Young Sixers trio should have chance to work way out of low-minute group


It’s not out of the question to think three players 22 years old or younger will play meaningful on-court roles for the 2021-22 Sixers.

Judging by how head coach Doc Rivers has talked about Tyrese Maxey, Paul Reed and Isaiah Joe, he seems to think that trio will put the necessary effort in to push for minutes. 

“I tell you, (Maxey) and Paul Reed and Isaiah, along with our skill development (staff), if you watch them work — and listen, I’ve been coaching 20 years — this is the best group I’ve seen of what you would call the low-minute group,” Rivers said in April. “It’s the hardest-working low-minute group I’ve ever been around.

“They work every day; they play scrimmages; they play hard; they execute our stuff. And that is hard for a rookie. You’re not playing a lot. You don’t know if you’re going to play. And to show up every day and want to work on stuff that you probably won’t be able to do, man, it’s hard.
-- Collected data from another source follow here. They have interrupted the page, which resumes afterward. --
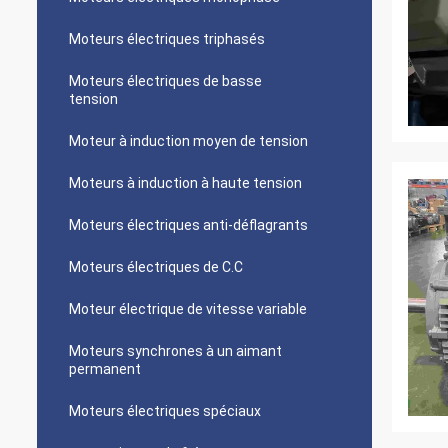
Moteurs électriques triphasés
Moteurs électriques de basse
tension
Moteur à induction moyen de tension
Moteurs à induction à haute tension
Moteurs électriques anti-déflagrants
Moteurs électriques de C.C
Moteur électrique de vitesse variable
Moteurs synchrones à un aimant
permanent
Moteurs électriques spéciaux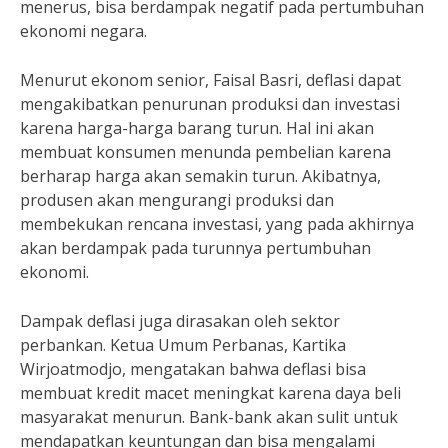
menerus, bisa berdampak negatif pada pertumbuhan
ekonomi negara.
Menurut ekonom senior, Faisal Basri, deflasi dapat
mengakibatkan penurunan produksi dan investasi
karena harga-harga barang turun. Hal ini akan
membuat konsumen menunda pembelian karena
berharap harga akan semakin turun. Akibatnya,
produsen akan mengurangi produksi dan
membekukan rencana investasi, yang pada akhirnya
akan berdampak pada turunnya pertumbuhan
ekonomi.
Dampak deflasi juga dirasakan oleh sektor
perbankan. Ketua Umum Perbanas, Kartika
Wirjoatmodjo, mengatakan bahwa deflasi bisa
membuat kredit macet meningkat karena daya beli
masyarakat menurun. Bank-bank akan sulit untuk
mendapatkan keuntungan dan bisa mengalami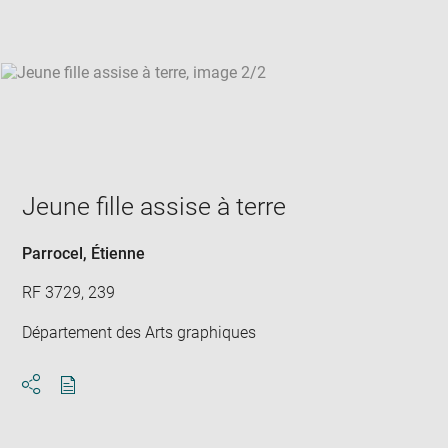
win
Jeune fille assise à terre
Parrocel, Étienne
RF 3729, 239
Département des Arts graphiques
Download
Share
pdf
And so I give them a lot of credit.”

Maxey, who won’t turn 21 until Nov. 4, is the closest to making a regular impact.

“Obviously Maxey wasn’t every day in the rotation, but we feel he has a really good chance to step into that rotation next year," Sixers president of basketball operations Daryl Morey said at his end-of-season press conference.

Throughout his rookie season, Maxey shined in high-stakes games and improved as a driver and defender.


The Kentucky product aimed to be attentive to the details of NBA defense and draw upon all the knowledge around him.

“I think just knowing personnel, for sure,” he said on June 2 of his defensive progress. “And also just knowing certain spots to be in. I’m still asking a lot of questions. I ask Danny Green, I ask George Hill, I ask (assistant coach Dan Burke) all the time to make sure. Where’s the right spots to be? When to tag, when not to tag and different things like that. So I’m still learning, and I’m trying to get one percent better at it every single day.”

Though Maxey said at his exit interview that he plans to work on every part of his game, outside shooting should be a focus. He displayed promise on occasion as a shooter in Year 1, rarely appearing to lack confidence, but wound up at 30.1 percent from three-point range after knocking down 3 of 4 in the Sixers’ regular-season finale. 

Beyond the basic benefit of improving his efficiency, greater success from long distance would make Maxey a more well-rounded offensive threat. And, if he plays heavier minutes alongside Joel Embiid, chances are he’ll have quite a few open catch-and-shoot threes stemming from opponents double teaming the MVP runner-up. 

Joe and Reed entered the Sixers’ rotation when the team’s roster was briefly torn apart in January by the NBA’s health and safety protocols following Seth Curry's positive COVID-19 test. Though they didn’t impress as much as Maxey with his 39-point performance against the Nuggets, both second-round picks had nice moments this season. 

Joe shot 17 of 39 (43.6 percent) in five games between Jan. 9 and Jan. 16. Reed won G League MVP and was an energetic, productive fan favorite in NBA garbage time.

If the Sixers don’t re-sign unrestricted free agent Furkan Korkmaz and opt against adding much wing depth, perhaps that opens a door for Joe. 

“Isaiah’s skill set, he knows who he is,” Rivers said in March. “He really can shoot the ball. He can shoot the ball off the catch, he’s working on his dribble. He’s already an NBA defender, which is nice for a shooter. … He’s going to be a good player.”

Regardless of whether the Sixers bring back free agent Dwight Howard, the team is not presently well-stocked in the frontcourt. For Reed, carrying over anything close to his 44.4 percent mark from three-point range in the G League would help his case for playing time. 

However, proving to Rivers he knows his role and can be trusted to execute it with minimal mistakes is likely most essential. Despite his intriguing potential, he didn’t clear that hurdle as a rookie. 


“(Embiid) taught me a lot of things this year,” Reed said at his exit interview. “He taught me a lot. He taught me how to get fouls, how to draw fouls and how to keep your confidence up at all times. With Doc, I learned a lot from him, too. He taught me to always be ready for your opportunities, because you never know when you’re going to get them again. And when you get in you’ve got to capitalize because if you don’t, that could be your last one.”

With a smile, the 6-foot-9, 210-pound Reed indicated he intends to return a physically stronger player. 

“What I really want to focus on a lot is my passing ability, my shooting ability — just being more consistent and getting stronger; being able to finish at the rim against bigger players; moving guys out of the way with these new muscles I’m (going to) have,” he said. “So that’s what I want to get better at. And my explosiveness, too — getting more bounce and (being) more athletic.”

A more muscular, consistent Reed could be a significant factor for next year’s Sixers. If he, Maxey and Joe have their way, they won’t be low-minute scrimmage participants forever.